## [Exercise inputs]
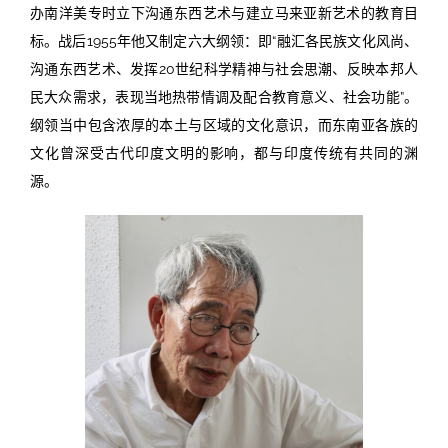
办南洋美专时立下沟通东西艺术与建立马来亚新艺术的教育目
标。战后1955年他又制定六大纲领：即“融汇各民族文化风尚、
沟通东西艺术、发挥20世纪科学精神与社会思潮、反映本邦人
民大众需求，表现当地热带情调及配合教育意义、社会功能”。
纲领当中包含浓厚的本土与区域的文化意识，而东南亚各族的
文化曾深受古代印度文明的影响，都与印度传统有共同的渊
源。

## [Prompt]
Please transcribe word for word the lines from the line with "沟通东西艺术、发挥20世纪科学精神与社会思潮、反映本邦人" to the end of the material, both ends included.

## [Response for this exercise]
沟通东西艺术、发挥20世纪科学精神与社会思潮、反映本邦人
民大众需求，表现当地热带情调及配合教育意义、社会功能”。
纲领当中包含浓厚的本土与区域的文化意识，而东南亚各族的
文化曾深受古代印度文明的影响，都与印度传统有共同的渊
源。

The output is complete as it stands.